### [Passage for review]

Minimalist Public Key Infrastructure
Many proposals for public key infrastructure try to solve real
authentication problems, by associating keys with supposedly reliable
identities, using chains or webs of trust. This seems to violate a key
principle of infrastructure design: don't solve high-level problems,
just provide tools. I propose to apply ideas from specialized areas of
security to provide a minimalist PKI, providing an identity relation,
but no identities as objects. Trust may be constructed in many
different ways, at varying costs, depending on its importance in a
particular application. Pages 187-215 of the
slides with notes
for the Internet course treat this topic (slides numbered 131-150: the
notes increase the numbers in some viewers, but not in others).
Formal Systems as Generators of Certainty
This is a philosophical discussion. I analyze the concept of
formal systems, following Haskell Curry and Saunders Mac Lane, as a
tool engineered by mathematicians for a purpose (notice that I refer
to formal methods themselves as a tool, not particular formal
systems). I find behavioral, rather than metaphysical, reasons for
their value, and qualify the very strong but not absolute certainty
that they yield. I compare the explicit appeal to formal systems by
Hilbert to the method of Descarte, which is arguably an early attempt
to characterize formal systems and apply them very
ambitiously. Hilbert's program may be seen as the restriction of
Descarte's program from all of knowledge down to just mathematical
knowledge. You may review
slides and a brief article.

Transcribed page contents:
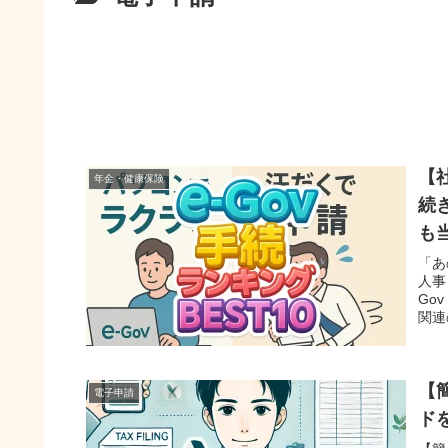
【
年金・健康保険
続
も
「あ
人事
Go
関連
【
電子申請
ド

### [Questions to answer]
1. In the passage on public key infrastructure and formal systems, rewrite the paragraph beginning "Many proposals for public key infrastructure" as a short bulleted list that keeps its main facts.
2. Carry on writing the passage on public key infrastructure and formal systems, starting from where it stops.

### [Responses by task]
1.
- Many PKI proposals try to solve real authentication problems by linking keys to supposedly reliable identities through chains or webs of trust.
- This seems to violate a key principle of infrastructure design: provide tools, not solutions to high-level problems.
- The proposal is a minimalist PKI, drawing on ideas from specialized areas of security, that provides an identity relation but no identities as objects.
- Trust can be constructed in many ways and at varying costs, depending on how important it is in a particular application.
- Pages 187-215 of the slides with notes for the Internet course cover this topic. These are slides 131-150, since the notes raise the page numbers in some viewers but not in others.

2.
I think that this article could be published in a humanities journal,
if someone would join me as coauthor to search out the previous
research and citations.
Multilevel Garbage Collection
My former Ph.D. student, Guanshan Tong, wrote a dissertation
investigating the good performance of Generational Garbage
Collection. Although GGC was justified based on an age
heuristic---that heaps usually have many short-lived objects and
a few long-lived objects---we found that different heaps satisfying
this heuristic may support good GGC performance or not, depending on
the precise shape of the age distribution. We simplified GGC into
Levelled Garbage Collection, which ignores the age
heuristic. For immediate promotion strategies, LGC is essentially the
same as GGC. For strategies other than immediate promotion, it often
performs better by tuning the space guaranteed to be available for
quick allocation, rather than the ages of the objects diminishing that
space. I have slides somewhere, but haven't found them
yet. You can look at the
JFLP article.
Papers in search of a coauthor
These are ideas that I am highly confident will work out
completely, but I can't concentrate long enough to work out the
details, and/or to write the article. Some of them have drafts even. I
really need collaborators in order to be productive.
The standard and rather obvious approach to time-frequency
analysis is to impose a fixed grid on the time-frequency plane, and
use one of the points in a windowed Fourier transform to calculate a
value for each grid point. This tyranny of the grid leads to results
that are substantially smeared both in time and in frequency compared
to our intuitive and/or perceptual appreciation of a sound. This is
often justified as an unavoidable consequence of an "uncertainty
principle" for time-frequency analysis, which has the same
mathematical form as the Heisenberg uncertainty principle in
physics.
I will explain why this justification is harmful
nonsense. Heisenberg's uncertainty principle in physics is evidently a
law of quantum physics. The "uncertainty principle" for time-frequency
analysis is an artifact of the linear character of the Fourier
transform. Worse, while many people study the engineering of T-F
analysis as a problem of accuracy, the real problem is that the
solution is underconstrained, and we lack a good criterion to
choose from the infinitely many solutions.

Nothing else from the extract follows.